According to an article just published in EssentiallySports by Disita Sikdar, the deal meant that the team would never have to report more than $84 million in media revenue, with a four percent yearly escalator. With the deal the team eventually signed with Spectrum, the Dodgers deal is worth $8.35 billion over the 25 years of the contract. It works out to $334 million per year.
The Vice President of MLB at the time was Manfred. He stated that the information was incorrect and the Dodgers would be paying the same amount in revenue-sharing as all the other teams. The direct contradiction was partially addressed by Maury Brown in his article for Baseball Prospectus in October of 2012.
Focus on this out of the Bloomberg piece: the Dodgers are going to pay revenue-sharing on every penny that comes into their coffers through media rights. They wouldn’t, however, have to pay revenue-sharing on any equity should they start an RSN with a partner such as FOX or TWC. Consider this “proliferation” — another big-market, storied franchise being able to move money from one hand to the other. After all, the Yankees and Red Sox have been doing it for years.

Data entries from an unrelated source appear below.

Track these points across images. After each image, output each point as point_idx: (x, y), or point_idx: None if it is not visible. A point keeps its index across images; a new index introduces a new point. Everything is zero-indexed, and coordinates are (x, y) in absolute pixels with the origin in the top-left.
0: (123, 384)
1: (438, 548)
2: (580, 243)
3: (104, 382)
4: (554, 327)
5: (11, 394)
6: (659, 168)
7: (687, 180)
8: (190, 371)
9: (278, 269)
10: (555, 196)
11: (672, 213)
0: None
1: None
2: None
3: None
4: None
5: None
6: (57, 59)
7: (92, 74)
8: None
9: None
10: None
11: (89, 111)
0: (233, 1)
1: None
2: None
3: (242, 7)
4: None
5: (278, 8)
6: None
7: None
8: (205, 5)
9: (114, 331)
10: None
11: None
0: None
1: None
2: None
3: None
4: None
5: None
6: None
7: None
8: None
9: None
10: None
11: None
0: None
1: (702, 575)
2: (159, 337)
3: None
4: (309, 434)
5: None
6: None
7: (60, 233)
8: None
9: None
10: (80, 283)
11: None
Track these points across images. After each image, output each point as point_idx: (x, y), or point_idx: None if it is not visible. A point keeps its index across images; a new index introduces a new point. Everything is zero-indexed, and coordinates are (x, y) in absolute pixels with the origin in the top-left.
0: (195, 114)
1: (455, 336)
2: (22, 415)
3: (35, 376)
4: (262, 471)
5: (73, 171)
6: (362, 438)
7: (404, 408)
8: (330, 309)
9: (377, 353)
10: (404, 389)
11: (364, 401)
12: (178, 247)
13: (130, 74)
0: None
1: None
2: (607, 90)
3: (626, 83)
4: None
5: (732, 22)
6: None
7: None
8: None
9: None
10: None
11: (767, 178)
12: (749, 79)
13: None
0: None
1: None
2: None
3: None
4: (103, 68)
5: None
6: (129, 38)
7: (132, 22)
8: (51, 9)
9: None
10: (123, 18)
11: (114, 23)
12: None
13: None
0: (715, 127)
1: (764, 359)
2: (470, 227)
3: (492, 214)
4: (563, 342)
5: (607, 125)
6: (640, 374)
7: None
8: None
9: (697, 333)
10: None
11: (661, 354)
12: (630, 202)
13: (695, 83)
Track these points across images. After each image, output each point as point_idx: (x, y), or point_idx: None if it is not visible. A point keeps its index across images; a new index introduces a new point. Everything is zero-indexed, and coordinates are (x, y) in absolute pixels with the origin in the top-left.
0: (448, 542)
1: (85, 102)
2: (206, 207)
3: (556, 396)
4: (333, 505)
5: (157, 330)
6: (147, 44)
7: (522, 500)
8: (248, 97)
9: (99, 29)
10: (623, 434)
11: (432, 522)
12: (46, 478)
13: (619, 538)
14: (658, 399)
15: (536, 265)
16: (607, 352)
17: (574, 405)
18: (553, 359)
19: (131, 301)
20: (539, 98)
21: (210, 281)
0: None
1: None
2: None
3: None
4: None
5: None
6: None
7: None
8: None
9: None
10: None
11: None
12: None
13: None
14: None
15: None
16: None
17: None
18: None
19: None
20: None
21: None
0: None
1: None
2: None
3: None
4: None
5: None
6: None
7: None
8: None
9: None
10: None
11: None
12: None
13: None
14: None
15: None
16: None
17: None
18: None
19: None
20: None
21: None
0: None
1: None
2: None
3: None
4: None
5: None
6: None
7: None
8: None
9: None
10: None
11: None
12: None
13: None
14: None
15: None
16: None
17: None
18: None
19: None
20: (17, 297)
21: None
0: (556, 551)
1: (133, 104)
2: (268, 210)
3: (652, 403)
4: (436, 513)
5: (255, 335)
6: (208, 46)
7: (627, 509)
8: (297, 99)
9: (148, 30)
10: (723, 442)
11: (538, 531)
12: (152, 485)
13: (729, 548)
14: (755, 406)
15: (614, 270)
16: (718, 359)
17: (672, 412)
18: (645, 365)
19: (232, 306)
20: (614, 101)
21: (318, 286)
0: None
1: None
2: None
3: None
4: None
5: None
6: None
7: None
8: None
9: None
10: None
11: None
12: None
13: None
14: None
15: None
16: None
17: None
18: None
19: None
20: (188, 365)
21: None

The Dodgers formed a partnership with Spectrum and are co-owners of their regional sports network. This makes the situation more complicated than I can figure out with my limited understanding of partnerships and finance. Brown acknowledges that the Dodgers likely have an unfair advantage. This article was written before the media deal was set.
If any of Lee’s report is true, it just adds more flame to the fire that many in baseball already have raging. The system is definitely broken, with the Dodgers having more resources than any other team, and flaunting it. Can the league and the players find common ground to begin fixing what needs to be addressed?
Will there be a salary cap and a salary floor? Does revenue-sharing need to be revamped to reflect the disparity in media rights and revenue from the media contracts or lack thereof?
The future of the Padres rests not just with these issues but also with the sale of the team. It seems reasonable that we might not have a new owner until some of these questions are answered.
The big brother to the north doesn’t seem to care about the penalties they have to pay for breaking the rules regarding their spending and payroll. They forfeit money, draft picks and international signing bonus pool cash because of their payroll. The current estimate for 2026 sits at $413-$429 million. No one else even comes close.
The bigger picture is about the health of the sport. Something has to be done.